**Task directions**
Return the listing below character for character.

**Provided records**
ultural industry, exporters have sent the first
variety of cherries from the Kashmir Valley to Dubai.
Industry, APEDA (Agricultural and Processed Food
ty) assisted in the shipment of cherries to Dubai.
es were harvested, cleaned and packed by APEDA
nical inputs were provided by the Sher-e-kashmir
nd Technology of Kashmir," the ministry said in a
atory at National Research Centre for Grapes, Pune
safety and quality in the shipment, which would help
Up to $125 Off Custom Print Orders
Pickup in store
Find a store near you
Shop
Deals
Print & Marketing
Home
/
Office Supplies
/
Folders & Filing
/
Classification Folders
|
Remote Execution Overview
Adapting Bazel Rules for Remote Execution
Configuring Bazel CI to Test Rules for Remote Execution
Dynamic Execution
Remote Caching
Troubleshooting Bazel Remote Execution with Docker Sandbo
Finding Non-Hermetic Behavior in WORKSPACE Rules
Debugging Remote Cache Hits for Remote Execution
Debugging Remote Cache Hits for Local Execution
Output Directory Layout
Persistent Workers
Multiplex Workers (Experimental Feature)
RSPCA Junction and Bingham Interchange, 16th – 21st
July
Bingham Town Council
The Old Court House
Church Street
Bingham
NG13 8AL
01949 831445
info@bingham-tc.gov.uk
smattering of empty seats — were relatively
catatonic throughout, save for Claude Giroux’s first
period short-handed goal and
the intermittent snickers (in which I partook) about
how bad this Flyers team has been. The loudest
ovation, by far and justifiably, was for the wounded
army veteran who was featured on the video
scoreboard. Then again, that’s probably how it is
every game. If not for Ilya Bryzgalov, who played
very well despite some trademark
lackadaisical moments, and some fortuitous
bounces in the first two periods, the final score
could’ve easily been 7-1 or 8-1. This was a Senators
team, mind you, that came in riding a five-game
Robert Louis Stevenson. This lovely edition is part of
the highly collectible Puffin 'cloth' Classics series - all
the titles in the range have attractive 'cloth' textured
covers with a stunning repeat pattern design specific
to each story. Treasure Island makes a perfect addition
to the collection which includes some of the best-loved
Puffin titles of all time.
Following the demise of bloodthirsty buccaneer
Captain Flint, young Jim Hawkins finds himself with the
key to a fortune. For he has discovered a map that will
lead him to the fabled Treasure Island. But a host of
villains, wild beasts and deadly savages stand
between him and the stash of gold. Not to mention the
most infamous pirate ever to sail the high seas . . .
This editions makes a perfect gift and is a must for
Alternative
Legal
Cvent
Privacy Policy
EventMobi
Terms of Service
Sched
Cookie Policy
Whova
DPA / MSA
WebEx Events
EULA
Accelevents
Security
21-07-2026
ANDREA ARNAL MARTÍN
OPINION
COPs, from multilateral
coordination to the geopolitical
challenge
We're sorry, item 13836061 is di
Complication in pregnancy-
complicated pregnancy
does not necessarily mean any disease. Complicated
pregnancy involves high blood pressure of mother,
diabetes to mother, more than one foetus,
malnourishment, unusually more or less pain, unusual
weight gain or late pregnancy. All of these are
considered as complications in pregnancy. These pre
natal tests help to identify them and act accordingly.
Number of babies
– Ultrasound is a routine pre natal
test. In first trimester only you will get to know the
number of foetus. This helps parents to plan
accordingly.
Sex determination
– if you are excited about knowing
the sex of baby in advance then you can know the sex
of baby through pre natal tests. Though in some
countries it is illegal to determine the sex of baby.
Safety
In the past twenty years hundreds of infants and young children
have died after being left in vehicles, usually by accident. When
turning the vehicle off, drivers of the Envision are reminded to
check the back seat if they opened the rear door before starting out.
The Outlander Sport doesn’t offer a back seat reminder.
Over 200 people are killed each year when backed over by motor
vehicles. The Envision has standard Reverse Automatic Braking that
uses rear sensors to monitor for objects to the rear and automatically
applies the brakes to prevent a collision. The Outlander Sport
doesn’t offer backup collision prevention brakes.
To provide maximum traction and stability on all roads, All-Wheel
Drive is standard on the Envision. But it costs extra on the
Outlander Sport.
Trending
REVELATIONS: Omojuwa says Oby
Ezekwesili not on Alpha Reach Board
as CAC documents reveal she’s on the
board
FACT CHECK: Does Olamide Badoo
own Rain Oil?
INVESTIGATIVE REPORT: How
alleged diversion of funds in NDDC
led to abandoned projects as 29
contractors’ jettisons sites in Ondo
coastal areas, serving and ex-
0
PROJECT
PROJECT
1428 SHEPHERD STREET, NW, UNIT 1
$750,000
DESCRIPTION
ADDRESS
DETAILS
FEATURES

**Answer to this exercise**
ultural industry, exporters have sent the first
variety of cherries from the Kashmir Valley to Dubai.
Industry, APEDA (Agricultural and Processed Food
ty) assisted in the shipment of cherries to Dubai.
es were harvested, cleaned and packed by APEDA
nical inputs were provided by the Sher-e-kashmir
nd Technology of Kashmir," the ministry said in a
atory at National Research Centre for Grapes, Pune
safety and quality in the shipment, which would help
Up to $125 Off Custom Print Orders
Pickup in store
Find a store near you
Shop
Deals
Print & Marketing
Home
/
Office Supplies
/
Folders & Filing
/
Classification Folders
|
Remote Execution Overview
Adapting Bazel Rules for Remote Execution
Configuring Bazel CI to Test Rules for Remote Execution
Dynamic Execution
Remote Caching
Troubleshooting Bazel Remote Execution with Docker Sandbo
Finding Non-Hermetic Behavior in WORKSPACE Rules
Debugging Remote Cache Hits for Remote Execution
Debugging Remote Cache Hits for Local Execution
Output Directory Layout
Persistent Workers
Multiplex Workers (Experimental Feature)
RSPCA Junction and Bingham Interchange, 16th – 21st
July
Bingham Town Council
The Old Court House
Church Street
Bingham
NG13 8AL
01949 831445
info@bingham-tc.gov.uk
smattering of empty seats — were relatively
catatonic throughout, save for Claude Giroux’s first
period short-handed goal and
the intermittent snickers (in which I partook) about
how bad this Flyers team has been. The loudest
ovation, by far and justifiably, was for the wounded
army veteran who was featured on the video
scoreboard. Then again, that’s probably how it is
every game. If not for Ilya Bryzgalov, who played
very well despite some trademark
lackadaisical moments, and some fortuitous
bounces in the first two periods, the final score
could’ve easily been 7-1 or 8-1. This was a Senators
team, mind you, that came in riding a five-game
Robert Louis Stevenson. This lovely edition is part of
the highly collectible Puffin 'cloth' Classics series - all
the titles in the range have attractive 'cloth' textured
covers with a stunning repeat pattern design specific
to each story. Treasure Island makes a perfect addition
to the collection which includes some of the best-loved
Puffin titles of all time.
Following the demise of bloodthirsty buccaneer
Captain Flint, young Jim Hawkins finds himself with the
key to a fortune. For he has discovered a map that will
lead him to the fabled Treasure Island. But a host of
villains, wild beasts and deadly savages stand
between him and the stash of gold. Not to mention the
most infamous pirate ever to sail the high seas . . .
This editions makes a perfect gift and is a must for
Alternative
Legal
Cvent
Privacy Policy
EventMobi
Terms of Service
Sched
Cookie Policy
Whova
DPA / MSA
WebEx Events
EULA
Accelevents
Security
21-07-2026
ANDREA ARNAL MARTÍN
OPINION
COPs, from multilateral
coordination to the geopolitical
challenge
We're sorry, item 13836061 is di
Complication in pregnancy-
complicated pregnancy
does not necessarily mean any disease. Complicated
pregnancy involves high blood pressure of mother,
diabetes to mother, more than one foetus,
malnourishment, unusually more or less pain, unusual
weight gain or late pregnancy. All of these are
considered as complications in pregnancy. These pre
natal tests help to identify them and act accordingly.
Number of babies
– Ultrasound is a routine pre natal
test. In first trimester only you will get to know the
number of foetus. This helps parents to plan
accordingly.
Sex determination
– if you are excited about knowing
the sex of baby in advance then you can know the sex
of baby through pre natal tests. Though in some
countries it is illegal to determine the sex of baby.
Safety
In the past twenty years hundreds of infants and young children
have died after being left in vehicles, usually by accident. When
turning the vehicle off, drivers of the Envision are reminded to
check the back seat if they opened the rear door before starting out.
The Outlander Sport doesn’t offer a back seat reminder.
Over 200 people are killed each year when backed over by motor
vehicles. The Envision has standard Reverse Automatic Braking that
uses rear sensors to monitor for objects to the rear and automatically
applies the brakes to prevent a collision. The Outlander Sport
doesn’t offer backup collision prevention brakes.
To provide maximum traction and stability on all roads, All-Wheel
Drive is standard on the Envision. But it costs extra on the
Outlander Sport.
Trending
REVELATIONS: Omojuwa says Oby
Ezekwesili not on Alpha Reach Board
as CAC documents reveal she’s on the
board
FACT CHECK: Does Olamide Badoo
own Rain Oil?
INVESTIGATIVE REPORT: How
alleged diversion of funds in NDDC
led to abandoned projects as 29
contractors’ jettisons sites in Ondo
coastal areas, serving and ex-
0
PROJECT
PROJECT
1428 SHEPHERD STREET, NW, UNIT 1
$750,000
DESCRIPTION
ADDRESS
DETAILS
FEATURES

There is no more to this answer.